■ Passage extrait:
┏━━

Hedi livre son témoignage d’abord à La Provence, le 10 juillet. Chez nos confrères, il explique que ce samedi 1er juillet, il n’avait pas pris part aux attroupements en centre-ville. Le jeune homme travaille dans l’hôtellerie-restauration à Meyrargues et avait fini son service vers 1 h 30. En arrivant à Marseille avec un ami, il décide de suivre l’hélicoptère de la gendarmerie déployé ce soir-là. Jusqu’à cette rue mal éclairée, presque au bout du cours Lieutaud où les deux hommes croisent la route de “quatre ou cinq” policiers, armés et en civil.

Les amis font demi-tour en courant mais Hedi s’effondre : il vient d’être touché à la tête par un tir de flashball. La scène ne s’arrête pas là. La victime affirme avoir été trainée au sol. Suivent des “coups de pied, de poing et de matraque”. Puis les policiers s’en vont. Et laissent Hedi ici, gisant au sol. C’est un épicier du quartier qui l’emmènera à l’hôpital, où il sera plongé dans le coma, avec un pronostic vital engagé.

Des collègues solidaires

Dès sa première prise de parole, le jeune homme identifie ses agresseurs comme des policiers de la Bac. Il ne faut attendre que quelques jours après son témoignage pour que la procédure lui donne raison. Mardi 18 juillet, huit fonctionnaires sont placés en garde-à-vue. On trouve parmi eux une officière, précise une source à Marsactu, confirmant une information de La Provence. Cette dernière repart libre, comme trois autres fonctionnaires. Ce jeudi, l’étau se resserre sur quatre policiers. En fin de matinée, le parquet annonce leur présentation devant le juge d’instruction et requiert leur détention provisoire.

Malgré la gravité des faits, ces quatre suspects peuvent compter sur le soutien de leurs collègues. Devant la préfecture de police, siège de l’IGPN, les mis en cause sortent de garde-à-vue acclamés par leurs pairs. “On ne vous lâche pas !”, lance l’un d’eux. Le véhicule s’élance vers le tribunal, direction le bureau du juge. Et là encore, une quarantaine de fonctionnaires sont présents, éparpillés en petits groupes. Certains sont membres, comme plusieurs mis en cause du dossier, du syndicat Alliance. Sur place, un policier porteur d’une arme de poing à la ceinture se montre hostile envers nous : “Vous êtes un peu chiante, vous. On n’a pas besoin de journalistes, circulez !”

Les auditions des quatre policiers se seront étendues jusque dans la nuit. À l’heure où nous écrivons ces lignes, ce mouvement de soutien spontané n’a pas été suivi de prise de parole de la part des syndicats policiers de la ville. Mais une cagnotte de soutien à été ouverte, selon Le Parisien.

┗━━

■ Travail demandé:
Poursuivez l'article sur l'affaire Hedi à Marseille en reprenant après sa dernière phrase. Les items qui suivent ne sont d'aucune utilité ici.

■ Données fournies:
┏━━

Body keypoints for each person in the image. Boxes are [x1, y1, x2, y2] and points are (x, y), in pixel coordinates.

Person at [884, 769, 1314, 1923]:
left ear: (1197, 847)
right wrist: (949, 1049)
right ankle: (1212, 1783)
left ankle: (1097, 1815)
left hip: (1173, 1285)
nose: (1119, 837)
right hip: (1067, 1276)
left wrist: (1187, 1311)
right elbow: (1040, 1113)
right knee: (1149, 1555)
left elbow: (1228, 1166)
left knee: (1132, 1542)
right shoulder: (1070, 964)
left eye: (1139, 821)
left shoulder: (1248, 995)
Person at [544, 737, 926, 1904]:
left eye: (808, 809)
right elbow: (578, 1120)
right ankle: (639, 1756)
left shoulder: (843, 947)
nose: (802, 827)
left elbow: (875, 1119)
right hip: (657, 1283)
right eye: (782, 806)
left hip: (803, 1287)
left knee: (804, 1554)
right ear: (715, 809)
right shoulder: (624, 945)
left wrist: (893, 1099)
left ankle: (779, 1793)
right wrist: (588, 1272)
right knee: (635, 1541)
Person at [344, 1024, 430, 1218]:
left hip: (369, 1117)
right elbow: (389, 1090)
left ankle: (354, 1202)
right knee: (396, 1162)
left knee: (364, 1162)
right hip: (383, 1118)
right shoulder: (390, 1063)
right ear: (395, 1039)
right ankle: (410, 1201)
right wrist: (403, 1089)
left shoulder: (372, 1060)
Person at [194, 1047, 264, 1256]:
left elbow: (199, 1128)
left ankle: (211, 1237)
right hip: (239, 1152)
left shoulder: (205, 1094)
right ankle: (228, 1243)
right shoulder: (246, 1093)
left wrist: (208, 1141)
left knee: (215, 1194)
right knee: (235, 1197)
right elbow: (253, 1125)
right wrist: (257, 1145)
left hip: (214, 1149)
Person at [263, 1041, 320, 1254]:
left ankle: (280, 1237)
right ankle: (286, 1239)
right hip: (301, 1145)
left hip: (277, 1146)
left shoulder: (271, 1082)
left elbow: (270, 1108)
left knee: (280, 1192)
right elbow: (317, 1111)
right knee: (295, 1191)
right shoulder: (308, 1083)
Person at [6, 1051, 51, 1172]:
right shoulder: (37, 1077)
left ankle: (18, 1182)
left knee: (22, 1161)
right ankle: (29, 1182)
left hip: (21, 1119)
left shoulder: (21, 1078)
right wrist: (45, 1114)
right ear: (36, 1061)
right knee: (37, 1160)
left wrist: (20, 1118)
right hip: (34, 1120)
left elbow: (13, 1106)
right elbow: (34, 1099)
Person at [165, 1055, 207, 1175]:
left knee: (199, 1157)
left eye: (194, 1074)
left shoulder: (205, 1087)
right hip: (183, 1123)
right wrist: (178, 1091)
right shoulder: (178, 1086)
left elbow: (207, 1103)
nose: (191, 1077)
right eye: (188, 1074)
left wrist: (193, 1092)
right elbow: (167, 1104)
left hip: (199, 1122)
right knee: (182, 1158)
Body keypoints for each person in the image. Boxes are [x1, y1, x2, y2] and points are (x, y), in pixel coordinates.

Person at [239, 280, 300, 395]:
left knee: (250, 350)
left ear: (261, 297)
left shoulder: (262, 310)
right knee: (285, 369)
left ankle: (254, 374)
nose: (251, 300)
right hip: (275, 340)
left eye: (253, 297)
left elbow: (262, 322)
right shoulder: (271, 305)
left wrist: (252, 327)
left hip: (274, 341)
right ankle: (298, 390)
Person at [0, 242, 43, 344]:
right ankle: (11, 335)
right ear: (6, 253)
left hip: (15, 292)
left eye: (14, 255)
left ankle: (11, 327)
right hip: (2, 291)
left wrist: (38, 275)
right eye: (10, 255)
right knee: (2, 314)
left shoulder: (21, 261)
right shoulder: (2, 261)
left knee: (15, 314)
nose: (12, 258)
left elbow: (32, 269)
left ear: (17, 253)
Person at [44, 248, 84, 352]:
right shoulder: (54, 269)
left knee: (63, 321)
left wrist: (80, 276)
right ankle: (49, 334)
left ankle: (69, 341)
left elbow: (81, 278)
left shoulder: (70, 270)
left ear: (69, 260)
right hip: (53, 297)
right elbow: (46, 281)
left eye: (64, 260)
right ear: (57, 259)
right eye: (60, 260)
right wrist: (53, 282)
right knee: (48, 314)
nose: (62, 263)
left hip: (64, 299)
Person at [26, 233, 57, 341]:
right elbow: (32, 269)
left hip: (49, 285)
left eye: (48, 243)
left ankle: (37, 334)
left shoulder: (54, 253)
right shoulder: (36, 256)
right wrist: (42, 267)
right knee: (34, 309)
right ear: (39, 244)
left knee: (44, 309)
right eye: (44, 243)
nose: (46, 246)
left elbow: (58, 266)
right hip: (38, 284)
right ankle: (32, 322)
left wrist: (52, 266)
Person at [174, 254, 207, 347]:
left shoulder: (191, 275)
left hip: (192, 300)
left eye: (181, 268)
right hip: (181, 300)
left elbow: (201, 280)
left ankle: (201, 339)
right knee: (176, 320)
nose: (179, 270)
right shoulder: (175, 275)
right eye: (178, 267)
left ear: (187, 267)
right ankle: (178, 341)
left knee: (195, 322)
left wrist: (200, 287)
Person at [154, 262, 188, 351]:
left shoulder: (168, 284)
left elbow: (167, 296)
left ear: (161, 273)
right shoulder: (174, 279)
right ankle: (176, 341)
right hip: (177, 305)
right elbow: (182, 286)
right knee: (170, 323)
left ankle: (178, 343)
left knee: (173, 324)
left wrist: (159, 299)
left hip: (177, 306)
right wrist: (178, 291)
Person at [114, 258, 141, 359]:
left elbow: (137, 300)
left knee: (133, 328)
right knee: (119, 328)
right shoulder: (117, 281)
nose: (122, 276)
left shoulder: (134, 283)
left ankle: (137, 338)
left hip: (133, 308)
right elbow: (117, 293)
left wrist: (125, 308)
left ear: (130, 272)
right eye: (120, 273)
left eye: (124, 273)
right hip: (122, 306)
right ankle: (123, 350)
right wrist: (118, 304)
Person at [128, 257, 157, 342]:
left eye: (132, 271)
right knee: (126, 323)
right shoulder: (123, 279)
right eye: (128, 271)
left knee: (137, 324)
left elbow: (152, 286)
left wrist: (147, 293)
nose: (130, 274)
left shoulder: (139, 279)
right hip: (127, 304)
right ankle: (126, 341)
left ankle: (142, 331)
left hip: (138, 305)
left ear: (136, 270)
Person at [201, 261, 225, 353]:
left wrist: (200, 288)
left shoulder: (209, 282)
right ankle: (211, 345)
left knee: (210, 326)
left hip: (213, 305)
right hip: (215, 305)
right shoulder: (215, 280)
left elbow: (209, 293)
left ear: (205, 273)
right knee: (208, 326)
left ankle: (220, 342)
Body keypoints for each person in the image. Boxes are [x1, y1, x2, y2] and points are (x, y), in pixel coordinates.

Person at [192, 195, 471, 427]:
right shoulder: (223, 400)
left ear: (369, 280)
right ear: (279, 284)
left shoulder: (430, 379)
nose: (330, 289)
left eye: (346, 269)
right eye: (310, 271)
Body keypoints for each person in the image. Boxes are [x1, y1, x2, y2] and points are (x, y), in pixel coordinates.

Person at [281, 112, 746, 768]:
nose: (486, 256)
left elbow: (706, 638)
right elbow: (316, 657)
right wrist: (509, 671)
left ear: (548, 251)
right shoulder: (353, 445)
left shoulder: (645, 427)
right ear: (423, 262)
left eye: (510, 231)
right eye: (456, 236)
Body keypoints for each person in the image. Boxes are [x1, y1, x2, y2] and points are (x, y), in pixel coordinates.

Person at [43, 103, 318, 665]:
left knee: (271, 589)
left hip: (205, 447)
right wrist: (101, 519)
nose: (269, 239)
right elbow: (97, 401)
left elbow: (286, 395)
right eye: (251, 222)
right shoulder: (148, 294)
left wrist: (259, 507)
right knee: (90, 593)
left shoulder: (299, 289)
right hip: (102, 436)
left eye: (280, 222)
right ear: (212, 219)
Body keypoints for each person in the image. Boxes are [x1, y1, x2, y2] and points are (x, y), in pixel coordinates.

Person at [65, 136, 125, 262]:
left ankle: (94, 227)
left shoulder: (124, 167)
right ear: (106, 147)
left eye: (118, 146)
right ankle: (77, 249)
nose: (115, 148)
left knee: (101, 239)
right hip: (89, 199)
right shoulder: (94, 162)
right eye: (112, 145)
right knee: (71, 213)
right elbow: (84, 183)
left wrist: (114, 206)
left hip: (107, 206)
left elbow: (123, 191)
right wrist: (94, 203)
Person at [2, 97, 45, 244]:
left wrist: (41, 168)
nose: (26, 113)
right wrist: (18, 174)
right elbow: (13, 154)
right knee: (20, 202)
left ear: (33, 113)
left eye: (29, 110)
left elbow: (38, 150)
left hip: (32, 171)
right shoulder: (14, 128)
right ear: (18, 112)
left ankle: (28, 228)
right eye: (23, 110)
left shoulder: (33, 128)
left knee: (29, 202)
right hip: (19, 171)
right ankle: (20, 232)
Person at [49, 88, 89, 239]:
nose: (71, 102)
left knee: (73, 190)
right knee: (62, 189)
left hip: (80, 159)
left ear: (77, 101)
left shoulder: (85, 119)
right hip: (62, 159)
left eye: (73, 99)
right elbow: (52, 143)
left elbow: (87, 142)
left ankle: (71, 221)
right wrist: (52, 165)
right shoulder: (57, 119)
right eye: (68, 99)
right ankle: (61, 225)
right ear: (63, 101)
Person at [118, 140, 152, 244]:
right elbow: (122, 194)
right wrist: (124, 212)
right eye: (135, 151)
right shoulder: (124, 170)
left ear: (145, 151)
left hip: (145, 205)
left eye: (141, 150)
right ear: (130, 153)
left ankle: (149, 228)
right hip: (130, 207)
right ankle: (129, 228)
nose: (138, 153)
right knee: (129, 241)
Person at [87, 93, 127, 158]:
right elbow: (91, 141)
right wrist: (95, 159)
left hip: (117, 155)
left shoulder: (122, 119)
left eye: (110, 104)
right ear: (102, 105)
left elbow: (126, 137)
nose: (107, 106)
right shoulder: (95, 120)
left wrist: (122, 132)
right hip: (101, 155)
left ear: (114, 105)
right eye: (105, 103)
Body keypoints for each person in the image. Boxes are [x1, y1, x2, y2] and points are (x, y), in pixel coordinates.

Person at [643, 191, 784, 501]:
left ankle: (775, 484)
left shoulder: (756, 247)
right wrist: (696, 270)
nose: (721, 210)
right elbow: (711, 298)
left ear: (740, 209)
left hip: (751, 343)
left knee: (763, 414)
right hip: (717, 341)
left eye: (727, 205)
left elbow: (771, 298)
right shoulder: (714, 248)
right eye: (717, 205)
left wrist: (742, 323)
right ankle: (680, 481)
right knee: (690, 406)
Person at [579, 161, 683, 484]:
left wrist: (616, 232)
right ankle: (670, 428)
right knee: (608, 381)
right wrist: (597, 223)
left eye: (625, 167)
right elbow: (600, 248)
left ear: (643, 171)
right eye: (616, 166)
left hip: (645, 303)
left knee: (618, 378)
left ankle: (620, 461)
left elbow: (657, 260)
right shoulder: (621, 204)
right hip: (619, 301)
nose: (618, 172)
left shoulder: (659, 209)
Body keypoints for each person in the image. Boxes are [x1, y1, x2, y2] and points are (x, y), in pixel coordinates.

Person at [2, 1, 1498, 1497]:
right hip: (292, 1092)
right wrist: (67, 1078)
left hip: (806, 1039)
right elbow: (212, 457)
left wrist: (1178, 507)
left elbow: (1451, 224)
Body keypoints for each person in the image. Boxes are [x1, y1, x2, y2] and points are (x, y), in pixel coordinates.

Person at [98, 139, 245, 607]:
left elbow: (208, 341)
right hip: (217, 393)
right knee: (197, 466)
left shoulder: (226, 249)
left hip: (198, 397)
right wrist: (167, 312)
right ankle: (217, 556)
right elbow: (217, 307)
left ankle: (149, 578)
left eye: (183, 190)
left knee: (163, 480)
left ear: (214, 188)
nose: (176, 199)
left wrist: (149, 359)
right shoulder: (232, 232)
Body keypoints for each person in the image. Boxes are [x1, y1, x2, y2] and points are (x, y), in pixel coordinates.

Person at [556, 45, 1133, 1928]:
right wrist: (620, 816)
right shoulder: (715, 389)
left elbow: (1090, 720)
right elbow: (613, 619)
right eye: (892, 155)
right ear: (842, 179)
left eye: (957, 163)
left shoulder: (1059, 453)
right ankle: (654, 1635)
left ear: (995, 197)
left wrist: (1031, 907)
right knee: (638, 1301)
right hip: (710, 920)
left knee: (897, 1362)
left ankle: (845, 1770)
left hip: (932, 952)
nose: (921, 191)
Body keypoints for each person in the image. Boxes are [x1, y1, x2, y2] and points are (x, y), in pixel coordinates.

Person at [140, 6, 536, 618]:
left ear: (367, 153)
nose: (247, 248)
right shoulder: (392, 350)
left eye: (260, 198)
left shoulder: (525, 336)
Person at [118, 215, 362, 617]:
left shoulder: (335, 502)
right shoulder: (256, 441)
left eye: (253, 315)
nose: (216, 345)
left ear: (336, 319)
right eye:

┗━━

■ Réponse proposée:
Sur la trace d’éléments de preuves

L’histoire de Hedi ressemble tragiquement à celle d’une autre agression policière, survenue il y a un peu plus de quatre ans tôt à Marseille. Le 8 décembre 2018, en marge d’une manifestation des gilets jaunes à laquelle elle n’avait pas participé, Angelina, connue d’abord sous le prénom d’emprunt de Maria, est prise à partie par des policiers casqués. Victime d’un tir dans la jambe, elle est ensuite rouée de coups à la tête. Elle souffre toujours des séquelles d’un traumatisme crânien. La scène a été filmée par des voisins. Mais les fonctionnaires n’ont toujours pas été identifiés. Après deux ordonnances de non-lieu, l’enquête vient juste d’être relancée.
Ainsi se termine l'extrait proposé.